Finalmente, la tercera parte del volumen analiza en cinco capítulos el destino de los moriscos tras la expulsión. En tres meses desde el 22 de septiembre de 1609, cien mil moriscos valencianos fueron deportados a las riberas del reino de Tremecén en el norte de África. Su llegada parece que se produjo de forma desconcertante, incluso para las propias autoridades de los presidios de Orán y Mazalquivir (p. 398). Felipe Ramírez de Arellano, gobernador de las plazas, recibe la primera carta con instrucciones el 14 de octubre. La idea era alejarles hacia el interior, pero en enero de 1610 el gobernador no puede sino dar parte de los sucesos de ese triste invierno: «se tiene por çierto que de los moriscos que han desembarcado en este reyno an muerto alli y en otros lugares y campaña mas de la mitad y muchos de los que an quedado no se acavan de desengañar de que se les ha de dar liçencia para poder volver a españa» (400). Ciertamente el empleo de fuentes de archivo es común en todos los trabajos incorporados al volumen, como en este detallado estudio de Los moriscos en Berbería” firmado por Beatriz Alonso Acero.
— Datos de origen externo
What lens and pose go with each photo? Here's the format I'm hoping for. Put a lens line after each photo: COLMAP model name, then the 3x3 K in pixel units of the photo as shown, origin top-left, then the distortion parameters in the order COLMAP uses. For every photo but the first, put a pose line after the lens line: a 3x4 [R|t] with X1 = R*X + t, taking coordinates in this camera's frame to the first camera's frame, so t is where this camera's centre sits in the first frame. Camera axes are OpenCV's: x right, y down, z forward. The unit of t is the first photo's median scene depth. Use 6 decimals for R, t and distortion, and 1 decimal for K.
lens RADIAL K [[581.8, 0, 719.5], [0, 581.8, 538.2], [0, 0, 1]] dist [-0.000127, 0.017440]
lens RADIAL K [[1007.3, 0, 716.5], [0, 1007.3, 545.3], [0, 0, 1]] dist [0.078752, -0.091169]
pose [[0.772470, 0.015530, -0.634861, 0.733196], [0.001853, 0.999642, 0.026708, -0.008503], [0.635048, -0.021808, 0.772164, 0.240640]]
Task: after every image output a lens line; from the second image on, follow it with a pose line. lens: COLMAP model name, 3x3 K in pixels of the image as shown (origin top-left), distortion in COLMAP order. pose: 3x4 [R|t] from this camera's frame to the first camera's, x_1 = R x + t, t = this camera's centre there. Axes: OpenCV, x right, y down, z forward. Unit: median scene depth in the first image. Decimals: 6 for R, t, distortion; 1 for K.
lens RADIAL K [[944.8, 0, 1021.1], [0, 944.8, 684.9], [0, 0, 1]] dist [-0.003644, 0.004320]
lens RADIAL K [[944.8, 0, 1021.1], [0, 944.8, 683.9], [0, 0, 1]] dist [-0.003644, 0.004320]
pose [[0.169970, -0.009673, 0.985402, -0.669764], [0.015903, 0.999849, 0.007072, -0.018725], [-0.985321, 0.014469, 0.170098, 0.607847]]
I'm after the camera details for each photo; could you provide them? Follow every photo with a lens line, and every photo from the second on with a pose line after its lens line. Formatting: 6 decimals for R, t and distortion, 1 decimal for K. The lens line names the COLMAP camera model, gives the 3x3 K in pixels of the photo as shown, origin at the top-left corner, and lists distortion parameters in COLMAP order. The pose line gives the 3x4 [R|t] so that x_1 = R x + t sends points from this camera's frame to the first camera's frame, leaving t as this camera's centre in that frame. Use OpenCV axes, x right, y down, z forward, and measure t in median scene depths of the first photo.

Se plantea, por lo tanto, al hilo de la anterior declaración de Ramírez de Arellano, la españolidad de los moriscos. Nada más inesperado que la cerámica tunecina para calibrar el grado de españolidad de las técnicas introducidas por los moriscos en Túnez. Pues, en efecto, la historiografía tradicional siempre se ha apresurado a señalar la influencia secular andalusí llevada al país africano por los deportados peninsulares, sin reparar en las concomitancias técnicas y estilísticas de los motivos propiamente renacentistas y escurialenses, como demuestra Clara Ilham Álvarez Dopico.

De igual manera sorprende la carrera de Alfonso López, personaje extraordinario en todo concepto que logra ser una de las personas más influyentes del París del siglo XVII. Comerciante de joyas, espía y confidente de Richelieu, su sorprendente ascenso como exiliado morisco es descrito en el trabajo de Youssef El Alaoui y L. F. Bernabé Pons.

Por último, los dos capítulos que cierran esta sección atienden a los casos estipulados en los bandos de expulsión para regular las excepciones, para permanecer legalmente en España. Toda la casuística es descrita por François Martínez en su texto, mientras que F. J. Moreno Díaz del Campo estudia el caso particular de los moriscos del Campo de Calatrava, diferenciando las estrategias jurídicas de mudéjares antiguos y granadinos.

En resumen, la obra Comprender la expulsión de los moriscos de España se configura como una excelente puesta al día de nuevas líneas de aproximación a la luz de numerosísimo material de archivo, con una cuidada selección de contribuciones por parte del editor y una excelente impresión en tipos, papel y formato por la Universidad de Oviedo. Son muy pocas las erratas que hemos podido detectar -solicitarán por solicitaran (p. 38); hasta qué por hasta que (p. 39); Qurtuba por Quturba (p. 46); Pastrana por Pastraña (p. 339); por ellos en lugar de por los ellos (p. 526); la guerra por al guerra (p. 564)-, todo lo cual eleva la excelencia del volumen.